**SOURCE PASSAGE:**
Retired businessman John Walker won equal pension benefits for his husband in a ruling by the UK's highest court.

He challenged an exemption in the Equality Act that allows employers to exclude same sex civil partners and spouses from benefits paid into a pension fund from before the Civil Partnership Act came into force in 2005.

The exemption will no longer apply and any companies taking advantage of it will be breaking the law.

David Brooks, Technical Director at Broadstone, said: "A great cheer should go up in the world on pensions today – the long-awaited ruling means that any schemes paying statutory minimum will now have to pay out the same benefits for all spouses and we no longer have to differentiate between the sexuality of beneficiaries."

The ruling may have implications across the sector, possibly seeing an increase in funding levels of both private and public sector schemes.

"The Government discussed this several times and it will be interesting to see if its reaction results in the predicted domino effect onto other pension inequalities, for instance around survivor benefits where GMP is involved," added Brooks.

The Department for Work and Pensions (DWP) opposed the case, alongside Walker's employer, chemicals company Innospec.

DWP argued that the cost implications for requiring all pension schemes to equalise entitlements retrospectively, could be £100million for private sector schemes and a further £20million for public sector schemes.

Former pensions minister Sir Steve Webb said the costs could indeed escalate: "Pension schemes will have to respond to this judgment, but new groups will come forward and say: 'I'm being treated unfairly... we want the same rights as well' - the difference between widows and widowers - for example."

The Supreme Court ruling was unanimous.

(Structured pose outputs)
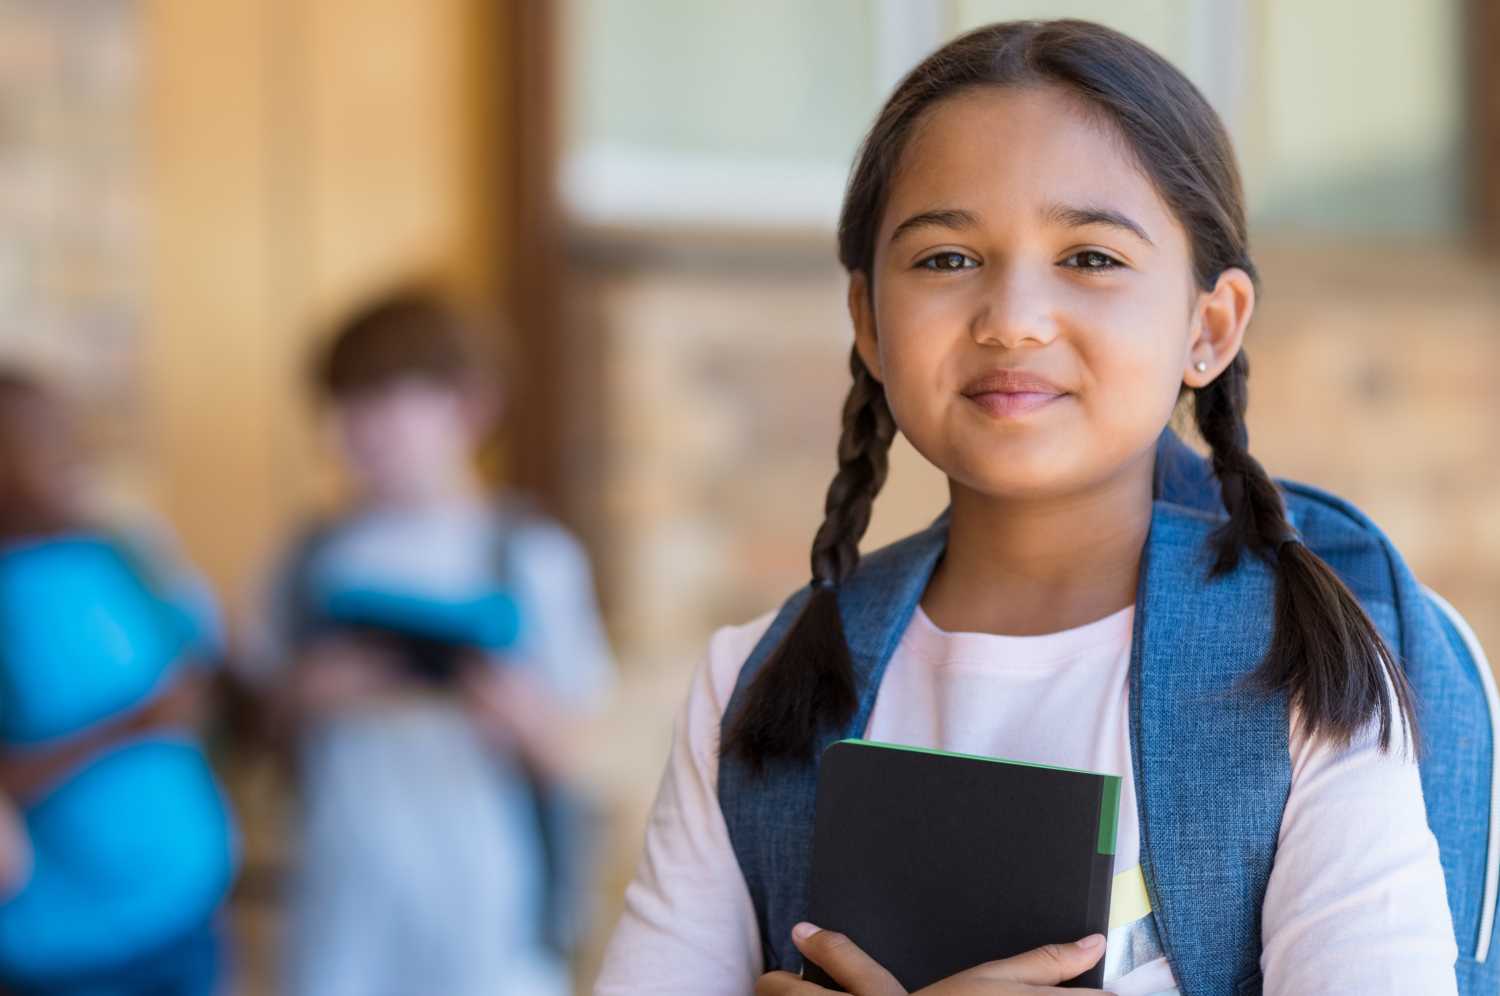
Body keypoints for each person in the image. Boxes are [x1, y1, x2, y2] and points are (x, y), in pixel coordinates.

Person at [594, 19, 1472, 996]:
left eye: (1090, 257)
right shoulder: (751, 685)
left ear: (1210, 326)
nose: (1011, 320)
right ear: (868, 322)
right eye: (946, 259)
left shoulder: (1302, 672)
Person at [252, 291, 614, 996]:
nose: (358, 430)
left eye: (384, 401)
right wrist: (308, 693)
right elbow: (258, 731)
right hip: (341, 908)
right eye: (344, 405)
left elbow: (578, 753)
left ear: (469, 405)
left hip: (490, 912)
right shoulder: (304, 559)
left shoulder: (531, 557)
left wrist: (518, 714)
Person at [0, 368, 235, 995]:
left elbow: (200, 667)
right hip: (71, 943)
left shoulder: (119, 551)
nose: (71, 456)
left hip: (189, 900)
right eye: (38, 440)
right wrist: (127, 728)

**TASKS TO PERFORM:**
1) Answer these questions from the article on the pension ruling:
(a) In what year did the Civil Partnership Act come into force?
(b) Which company employed Walker?
(c) How did the Supreme Court judges decide the case?
2) Quote the article on the pension ruling, starting with "David Brooks, Technical" and going on through "and public sector schemes.".
3) List every person named in the article on the pension ruling.
The listing is not needed for any of this work.

**ANSWERS TO THE EXERCISE:**
1)
(a) 2005
(b) Innospec, a chemicals company
(c) Unanimously

2)
David Brooks, Technical Director at Broadstone, said: "A great cheer should go up in the world on pensions today – the long-awaited ruling means that any schemes paying statutory minimum will now have to pay out the same benefits for all spouses and we no longer have to differentiate between the sexuality of beneficiaries."

The ruling may have implications across the sector, possibly seeing an increase in funding levels of both private and public sector schemes.

3)
John Walker
David Brooks
Sir Steve Webb